Collin Burger

12 May 2014

loop findr bannerBanner Design by Aderinsola Akintilo


Loop Findr from Collin Burger on Vimeo.

Loop Findr is a tool that automatically finds loops in videos so you can turn them into seamless gifs.

Since their creation in 1987, animated GIFs have become one of the most popular means of expression on the Internet. They have evolved into their own artistic medium due to their ability to capture a particular feeling and the format’s portable nature. Loop Findr seeks to usher in a new era of seamless GIFs created from loops found in the videos the populate the Internet. Loop Findr is a tool that automatically finds these loops so users can turn them into GIFs that can then be shared all over the Web.

The idea for Loop Findr came about during a conversation with Professor Golan Levin about research into pornographic video detection in which the researchers analyzed the optical flow of videos in order to detect repetitive reciprocal motion. During this conversation the idea of using optical flow to detect and extract repetitive motion in videos emerged, and its potential for automatically retrieving nicely-looped, seamless GIFs.

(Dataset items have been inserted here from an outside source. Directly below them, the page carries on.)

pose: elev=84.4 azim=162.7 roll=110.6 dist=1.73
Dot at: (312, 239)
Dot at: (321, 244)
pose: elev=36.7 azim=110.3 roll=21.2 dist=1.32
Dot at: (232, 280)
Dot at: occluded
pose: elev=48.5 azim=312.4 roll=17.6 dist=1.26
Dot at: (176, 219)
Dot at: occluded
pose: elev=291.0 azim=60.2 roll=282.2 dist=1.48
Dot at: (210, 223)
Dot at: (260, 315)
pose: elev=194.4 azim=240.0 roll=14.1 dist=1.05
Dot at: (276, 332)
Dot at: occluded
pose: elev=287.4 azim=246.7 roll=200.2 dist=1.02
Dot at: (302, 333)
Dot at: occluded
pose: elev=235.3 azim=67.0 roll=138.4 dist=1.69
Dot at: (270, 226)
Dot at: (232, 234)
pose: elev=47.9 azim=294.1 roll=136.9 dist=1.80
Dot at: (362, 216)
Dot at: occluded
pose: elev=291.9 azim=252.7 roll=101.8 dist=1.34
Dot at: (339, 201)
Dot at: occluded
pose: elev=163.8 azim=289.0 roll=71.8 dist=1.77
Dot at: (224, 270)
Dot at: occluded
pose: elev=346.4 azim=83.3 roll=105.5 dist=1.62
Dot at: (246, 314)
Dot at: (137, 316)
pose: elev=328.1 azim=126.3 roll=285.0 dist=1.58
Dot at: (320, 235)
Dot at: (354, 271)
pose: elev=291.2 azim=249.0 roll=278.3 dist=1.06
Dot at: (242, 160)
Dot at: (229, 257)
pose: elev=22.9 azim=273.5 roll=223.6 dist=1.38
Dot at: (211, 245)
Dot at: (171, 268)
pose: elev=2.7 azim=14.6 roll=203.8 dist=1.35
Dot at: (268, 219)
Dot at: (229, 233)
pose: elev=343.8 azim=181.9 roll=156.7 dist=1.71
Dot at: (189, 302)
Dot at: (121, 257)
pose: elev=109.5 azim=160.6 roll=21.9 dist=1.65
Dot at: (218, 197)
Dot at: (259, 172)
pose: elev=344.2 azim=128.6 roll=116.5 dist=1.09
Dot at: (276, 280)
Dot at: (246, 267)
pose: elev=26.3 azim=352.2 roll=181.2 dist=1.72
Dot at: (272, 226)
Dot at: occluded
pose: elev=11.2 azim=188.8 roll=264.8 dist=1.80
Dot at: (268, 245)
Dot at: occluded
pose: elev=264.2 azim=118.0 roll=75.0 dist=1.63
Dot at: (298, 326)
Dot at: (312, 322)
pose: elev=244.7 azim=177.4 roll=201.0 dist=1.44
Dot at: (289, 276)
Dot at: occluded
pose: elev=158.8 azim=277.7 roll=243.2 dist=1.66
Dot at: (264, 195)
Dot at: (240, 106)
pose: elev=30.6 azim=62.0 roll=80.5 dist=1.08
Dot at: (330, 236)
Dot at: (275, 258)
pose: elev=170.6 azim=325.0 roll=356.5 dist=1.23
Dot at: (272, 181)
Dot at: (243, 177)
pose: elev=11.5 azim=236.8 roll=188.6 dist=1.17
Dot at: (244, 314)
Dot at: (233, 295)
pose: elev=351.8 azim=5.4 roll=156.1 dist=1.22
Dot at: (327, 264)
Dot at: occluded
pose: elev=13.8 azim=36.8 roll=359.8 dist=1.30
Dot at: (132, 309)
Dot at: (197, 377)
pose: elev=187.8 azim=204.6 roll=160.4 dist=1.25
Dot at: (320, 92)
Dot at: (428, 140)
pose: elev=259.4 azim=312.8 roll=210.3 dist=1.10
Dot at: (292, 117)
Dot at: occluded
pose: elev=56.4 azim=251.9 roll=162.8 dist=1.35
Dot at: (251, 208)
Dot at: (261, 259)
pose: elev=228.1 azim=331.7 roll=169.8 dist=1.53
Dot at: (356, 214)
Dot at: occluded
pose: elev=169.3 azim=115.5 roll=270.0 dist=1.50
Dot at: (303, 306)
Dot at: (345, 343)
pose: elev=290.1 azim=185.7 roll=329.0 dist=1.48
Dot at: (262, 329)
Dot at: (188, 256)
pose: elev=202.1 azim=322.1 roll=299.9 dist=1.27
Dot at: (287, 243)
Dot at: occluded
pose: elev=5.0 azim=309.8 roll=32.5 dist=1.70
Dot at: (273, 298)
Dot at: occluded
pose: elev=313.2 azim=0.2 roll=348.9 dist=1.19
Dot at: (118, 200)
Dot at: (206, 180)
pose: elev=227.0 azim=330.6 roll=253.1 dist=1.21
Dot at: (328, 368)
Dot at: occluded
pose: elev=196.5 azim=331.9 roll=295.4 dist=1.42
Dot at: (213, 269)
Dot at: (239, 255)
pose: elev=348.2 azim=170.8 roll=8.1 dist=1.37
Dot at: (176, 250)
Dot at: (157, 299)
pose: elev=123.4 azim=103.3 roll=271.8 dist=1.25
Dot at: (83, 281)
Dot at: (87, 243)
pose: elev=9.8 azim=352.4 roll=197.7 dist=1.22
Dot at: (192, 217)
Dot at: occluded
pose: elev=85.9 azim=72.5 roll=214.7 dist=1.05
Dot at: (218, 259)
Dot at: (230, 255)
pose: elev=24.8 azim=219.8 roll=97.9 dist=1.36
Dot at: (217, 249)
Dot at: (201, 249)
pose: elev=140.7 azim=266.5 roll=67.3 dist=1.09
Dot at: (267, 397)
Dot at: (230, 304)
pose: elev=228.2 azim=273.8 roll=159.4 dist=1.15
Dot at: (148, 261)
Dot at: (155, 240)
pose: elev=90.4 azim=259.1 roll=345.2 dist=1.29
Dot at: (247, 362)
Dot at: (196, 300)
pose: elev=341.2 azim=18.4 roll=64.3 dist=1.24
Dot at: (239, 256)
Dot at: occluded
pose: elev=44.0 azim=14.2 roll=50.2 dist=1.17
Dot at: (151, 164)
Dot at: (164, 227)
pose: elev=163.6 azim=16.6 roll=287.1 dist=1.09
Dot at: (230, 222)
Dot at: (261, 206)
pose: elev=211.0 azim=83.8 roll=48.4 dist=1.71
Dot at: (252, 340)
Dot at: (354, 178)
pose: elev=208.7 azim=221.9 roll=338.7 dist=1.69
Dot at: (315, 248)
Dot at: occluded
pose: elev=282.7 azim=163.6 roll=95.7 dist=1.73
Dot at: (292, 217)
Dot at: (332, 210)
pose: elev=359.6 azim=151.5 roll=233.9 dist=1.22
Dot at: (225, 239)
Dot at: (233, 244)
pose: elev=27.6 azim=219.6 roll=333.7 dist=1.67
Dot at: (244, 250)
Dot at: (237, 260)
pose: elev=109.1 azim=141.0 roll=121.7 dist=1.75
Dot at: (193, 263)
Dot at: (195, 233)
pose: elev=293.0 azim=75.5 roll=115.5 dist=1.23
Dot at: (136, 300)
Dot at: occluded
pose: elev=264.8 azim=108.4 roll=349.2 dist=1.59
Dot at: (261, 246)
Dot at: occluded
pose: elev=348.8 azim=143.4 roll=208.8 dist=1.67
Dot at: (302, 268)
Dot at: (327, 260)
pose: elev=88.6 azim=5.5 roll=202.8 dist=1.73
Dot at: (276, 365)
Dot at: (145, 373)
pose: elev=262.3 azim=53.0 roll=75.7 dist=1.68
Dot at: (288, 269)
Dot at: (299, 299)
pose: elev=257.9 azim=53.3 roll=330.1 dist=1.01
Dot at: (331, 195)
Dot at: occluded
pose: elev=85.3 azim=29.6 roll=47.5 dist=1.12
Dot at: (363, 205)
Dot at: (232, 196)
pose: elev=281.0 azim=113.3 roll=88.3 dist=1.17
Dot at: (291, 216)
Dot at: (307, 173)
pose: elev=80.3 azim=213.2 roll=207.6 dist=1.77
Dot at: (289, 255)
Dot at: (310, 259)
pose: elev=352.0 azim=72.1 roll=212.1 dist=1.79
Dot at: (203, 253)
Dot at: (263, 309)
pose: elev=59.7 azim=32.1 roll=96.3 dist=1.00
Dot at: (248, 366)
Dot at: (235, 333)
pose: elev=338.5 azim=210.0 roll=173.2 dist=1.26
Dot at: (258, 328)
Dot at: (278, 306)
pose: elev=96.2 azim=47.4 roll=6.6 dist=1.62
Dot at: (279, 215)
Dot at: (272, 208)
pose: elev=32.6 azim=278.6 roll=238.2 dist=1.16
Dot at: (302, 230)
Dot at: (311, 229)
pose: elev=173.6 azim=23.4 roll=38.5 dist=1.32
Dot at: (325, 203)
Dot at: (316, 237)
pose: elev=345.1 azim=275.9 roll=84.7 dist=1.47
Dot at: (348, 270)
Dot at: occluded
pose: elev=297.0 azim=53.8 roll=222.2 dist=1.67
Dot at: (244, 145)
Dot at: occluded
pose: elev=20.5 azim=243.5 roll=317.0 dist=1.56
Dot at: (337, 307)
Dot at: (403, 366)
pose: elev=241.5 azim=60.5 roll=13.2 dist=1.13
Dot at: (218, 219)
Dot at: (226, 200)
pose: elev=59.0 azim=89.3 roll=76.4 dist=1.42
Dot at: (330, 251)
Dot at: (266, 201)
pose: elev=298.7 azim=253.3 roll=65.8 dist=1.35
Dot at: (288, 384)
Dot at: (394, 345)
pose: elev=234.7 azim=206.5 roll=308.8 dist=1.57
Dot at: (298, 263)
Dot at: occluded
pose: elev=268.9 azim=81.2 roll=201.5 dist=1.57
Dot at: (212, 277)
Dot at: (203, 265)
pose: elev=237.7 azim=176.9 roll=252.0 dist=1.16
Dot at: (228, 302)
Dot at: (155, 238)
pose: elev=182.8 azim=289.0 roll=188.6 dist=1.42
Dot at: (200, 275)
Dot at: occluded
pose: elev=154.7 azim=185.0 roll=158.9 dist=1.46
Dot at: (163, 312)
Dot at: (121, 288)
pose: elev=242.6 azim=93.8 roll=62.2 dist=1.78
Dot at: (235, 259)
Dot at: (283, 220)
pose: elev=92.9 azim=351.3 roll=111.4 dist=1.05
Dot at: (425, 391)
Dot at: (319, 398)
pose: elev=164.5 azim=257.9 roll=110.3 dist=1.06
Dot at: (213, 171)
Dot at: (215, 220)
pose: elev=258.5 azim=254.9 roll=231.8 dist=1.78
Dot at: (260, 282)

Professor Levin and I devised an algorithm for detecting loops based on finding periodicity in a sparse sampling of the optical flow of pixels in videos. After doing some research, I was inspired by the pixel difference compression method employed by the GIF file format specification. It became clear to me that for a GIF to appear to loop without any discontinuity, the pixel difference between the first and final frames must be relatively small.

After performing the research, I decided to implement the loop detection by analyzing the percent pixel difference between video frames.  This is enacted by keeping a ring buffer that is filled with video frames that are resized and and converted to sixty-four by sixty-four, greyscale images. For each potential start of a loop, the percent pixel difference of all the frames within the acceptable loop length range is calculated. This metric is calculated with the mean intensity value of the starting frame subtracted from both the starting frame and each of the potential ending frames. If the percent pixel difference is below the accuracy threshold specified by the user, then those frames constitute the beginning and end of a loop. If the percent pixel difference between the first frame of a new loop and the first frame of the previously found loop is within the accuracy threshold, then the one with the greater percent pixel difference is discarded. Additionally, minimum and maximum movement thresholds can be activated and adjusted to disregard video sequences without movement, such as title screens, or parts of the video with discontinuities such as cuts or flashes, respectively. The metric used to estimate the amount of movement is similar to the one used to detect loops, but in the case of calculating movement, the cumulative percent pixel difference is added for all frames in the potential loop.

There was approximately a forty-eight hour span between deciding to take on the project and having a functioning prototype with the basic loop detection algorithm in place. Therefore, the vast majority of the time spent on development was dedicated to optimization and creating a fully-featured user interface. The galleries below show the progression of the user interface.

This first version of Loop Findr simply displayed the current frame that was being considered for the start of a loop. Any loops found were simply appended to the grid at the bottom right of the screen. Most of the major features were in place, including exporting GIFs.

The next iteration came with the addition of ofxTimeline and the ability to easily navigate to different parts of the video with the graphical interface. The other major addition was the ability to refine the loops found by moving the ends of the loops forward or backwards frame by frame.

In the latest version, the biggest change came with moving the processing of the video frames to an additional thread. The advantage of this was that it kept the user interface responsive at all times. This version also cleaned up the display of the found loops by creating a paginated grid.

Future Work:
Rather than focus on improving this openFrameworks implementation of Loop Findr, I will investigate the potential of implementing a web-based version so that it might reach as many people as possible.  I envision a website where users might be able to just supply a youTube link and have any potential loops extracted and given back to them. Additionally, I would like to employ the algorithm along with some web crawling and find loops in video streams on the internet or perhaps just scrape popular video hosting websites for loops.